> Reading text

/---

The authors conclude, "...CRP levels were higher in patients with pulmonary hypertension compared to those with control subjects. Severe pulmonary hypertension was associated with increased circulatory CRP levels....CRP predicted mortality and clinical worsening." The key observation: "The novelty of the present study is a potential role of CRP as a predictor of adverse responses to therapy in PAH."
Quarck et al propose that CRP is an independent predictor of outcomes in PAH, as suggested in prior studies of COPD patients. They suggest adding CRP to NT-pro-BNP as a biomarker in the evaluation of pulmonary hypertension. They conclude that CRP can help predict outcomes and response to therapy in PAH. Subjects who had normalization of CRP concentrations "had a significantly better survival with a decrease in NYHA functional class and an increase in cardiac index." The data suggest that the beneficial effects of prostacyclin analogues can be suggested by a fall in CRP into the normal range. CRP levels were noted to improve after pulmonary artery endarterectomy, suggesting another role for CRP. The low-cost, low-risk measurement of CRP should be considered in the evaluation of patients with pulmonary hypertension and in the selection of therapeutic options.

\---

> Exercise tasks
1. For each statement, say whether it agrees with the CRP passage, answering yes or no and quoting the deciding words exactly. (a) CRP levels improved after pulmonary artery endarterectomy. (b) The authors propose replacing NT-pro-BNP with CRP as a biomarker. (c) The measurement of CRP is described as costly.
2. Retype the stretch of the CRP passage from "Quarck et al" through "of therapeutic options.".
Rely on the CRP passage alone.

> Raw data

/---

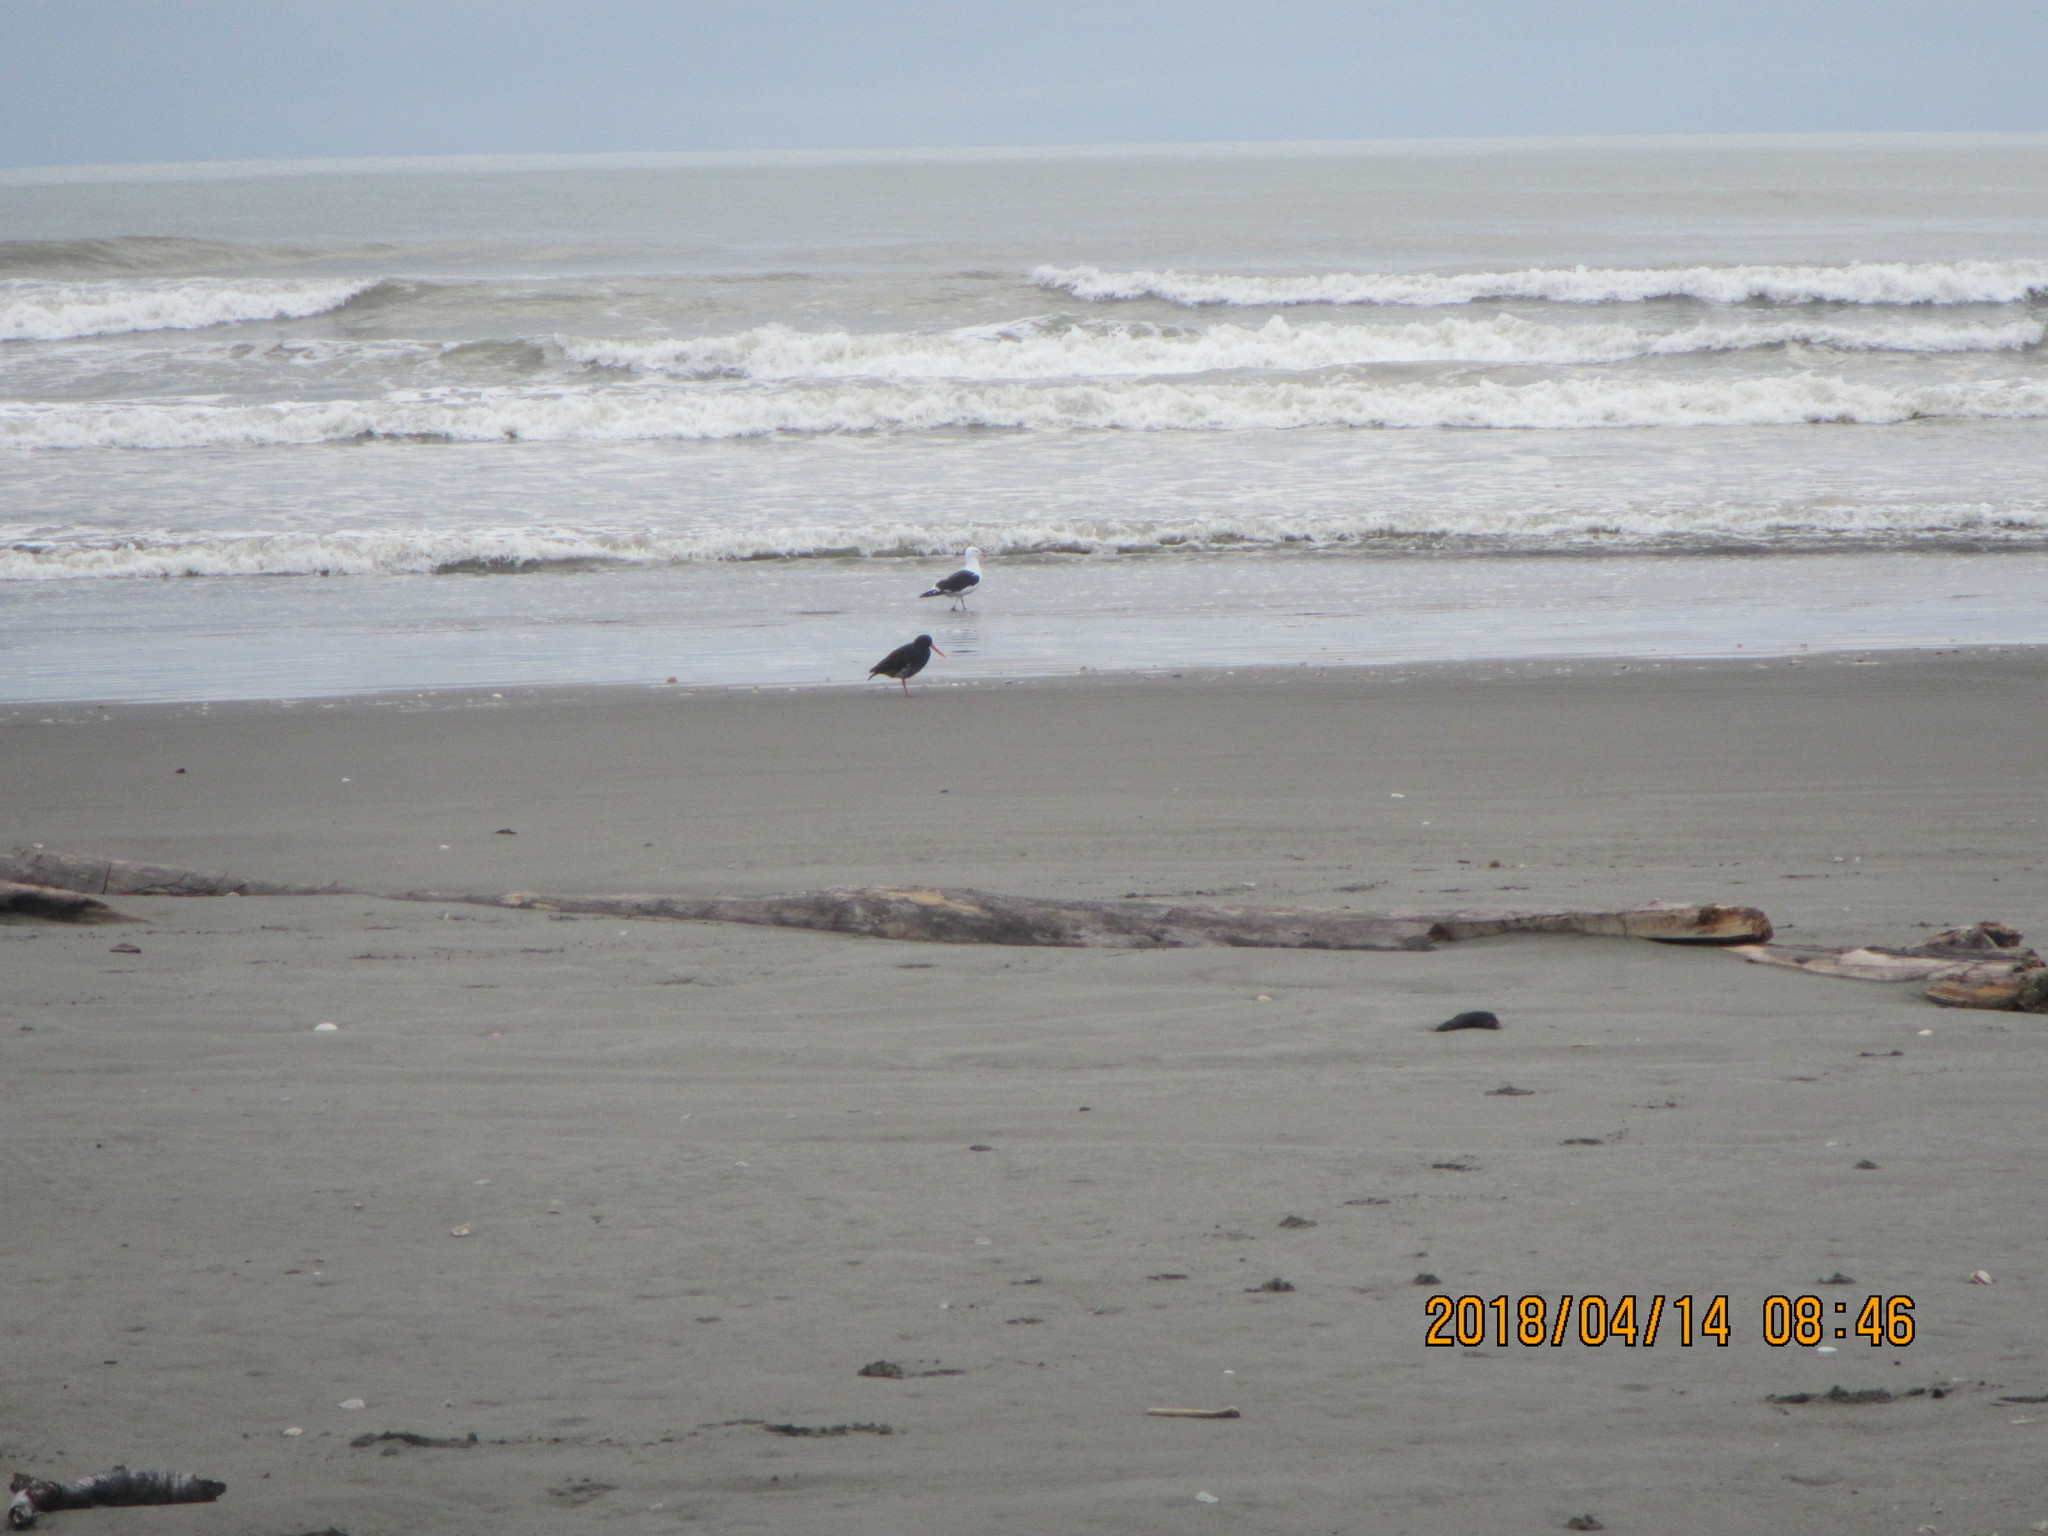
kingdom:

\---

> Exercise answers
1.
(a) Yes: "CRP levels were noted to improve after pulmonary artery endarterectomy"
(b) No: "They suggest adding CRP to NT-pro-BNP as a biomarker in the evaluation of pulmonary hypertension."
(c) No: "The low-cost, low-risk measurement of CRP"

2.
Quarck et al propose that CRP is an independent predictor of outcomes in PAH, as suggested in prior studies of COPD patients. They suggest adding CRP to NT-pro-BNP as a biomarker in the evaluation of pulmonary hypertension. They conclude that CRP can help predict outcomes and response to therapy in PAH. Subjects who had normalization of CRP concentrations "had a significantly better survival with a decrease in NYHA functional class and an increase in cardiac index." The data suggest that the beneficial effects of prostacyclin analogues can be suggested by a fall in CRP into the normal range. CRP levels were noted to improve after pulmonary artery endarterectomy, suggesting another role for CRP. The low-cost, low-risk measurement of CRP should be considered in the evaluation of patients with pulmonary hypertension and in the selection of therapeutic options.